[Task directions]
Copy every line of the rows below, unchanged, starting with the line that contains "genus: Roldana" and continuing through the final line.

[Data extract]
>>>>
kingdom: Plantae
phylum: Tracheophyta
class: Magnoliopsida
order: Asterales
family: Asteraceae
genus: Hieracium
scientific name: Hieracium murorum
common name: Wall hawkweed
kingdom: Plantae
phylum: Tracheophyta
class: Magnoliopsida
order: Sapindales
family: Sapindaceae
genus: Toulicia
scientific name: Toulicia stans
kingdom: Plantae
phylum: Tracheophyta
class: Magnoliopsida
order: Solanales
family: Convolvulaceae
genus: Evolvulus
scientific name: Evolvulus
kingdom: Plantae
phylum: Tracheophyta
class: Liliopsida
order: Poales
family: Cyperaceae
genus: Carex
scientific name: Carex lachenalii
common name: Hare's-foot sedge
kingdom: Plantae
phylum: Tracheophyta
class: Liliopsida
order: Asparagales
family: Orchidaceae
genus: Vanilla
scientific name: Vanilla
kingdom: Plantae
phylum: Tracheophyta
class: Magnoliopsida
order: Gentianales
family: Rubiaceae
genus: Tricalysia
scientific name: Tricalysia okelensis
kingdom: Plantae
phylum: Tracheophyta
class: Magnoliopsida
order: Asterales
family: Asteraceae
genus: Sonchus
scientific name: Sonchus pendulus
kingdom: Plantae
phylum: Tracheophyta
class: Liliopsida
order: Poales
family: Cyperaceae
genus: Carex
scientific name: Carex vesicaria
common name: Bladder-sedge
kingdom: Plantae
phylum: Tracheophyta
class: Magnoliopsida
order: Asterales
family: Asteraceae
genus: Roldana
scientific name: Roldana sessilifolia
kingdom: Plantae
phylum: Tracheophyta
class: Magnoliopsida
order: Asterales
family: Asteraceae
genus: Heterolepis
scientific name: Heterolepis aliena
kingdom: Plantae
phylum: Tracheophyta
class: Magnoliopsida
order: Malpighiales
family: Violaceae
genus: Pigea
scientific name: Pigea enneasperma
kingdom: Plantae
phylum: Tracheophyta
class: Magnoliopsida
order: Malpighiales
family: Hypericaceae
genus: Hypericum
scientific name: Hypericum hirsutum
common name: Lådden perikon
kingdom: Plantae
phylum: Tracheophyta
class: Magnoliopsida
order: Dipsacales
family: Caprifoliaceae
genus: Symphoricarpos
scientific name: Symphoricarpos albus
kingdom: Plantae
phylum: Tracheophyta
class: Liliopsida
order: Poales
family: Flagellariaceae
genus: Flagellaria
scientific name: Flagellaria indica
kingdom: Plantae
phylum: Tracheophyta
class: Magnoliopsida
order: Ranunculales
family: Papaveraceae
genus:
<<<<
[Finished exercise]
genus: Roldana
scientific name: Roldana sessilifolia
kingdom: Plantae
phylum: Tracheophyta
class: Magnoliopsida
order: Asterales
family: Asteraceae
genus: Heterolepis
scientific name: Heterolepis aliena
kingdom: Plantae
phylum: Tracheophyta
class: Magnoliopsida
order: Malpighiales
family: Violaceae
genus: Pigea
scientific name: Pigea enneasperma
kingdom: Plantae
phylum: Tracheophyta
class: Magnoliopsida
order: Malpighiales
family: Hypericaceae
genus: Hypericum
scientific name: Hypericum hirsutum
common name: Lådden perikon
kingdom: Plantae
phylum: Tracheophyta
class: Magnoliopsida
order: Dipsacales
family: Caprifoliaceae
genus: Symphoricarpos
scientific name: Symphoricarpos albus
kingdom: Plantae
phylum: Tracheophyta
class: Liliopsida
order: Poales
family: Flagellariaceae
genus: Flagellaria
scientific name: Flagellaria indica
kingdom: Plantae
phylum: Tracheophyta
class: Magnoliopsida
order: Ranunculales
family: Papaveraceae
genus:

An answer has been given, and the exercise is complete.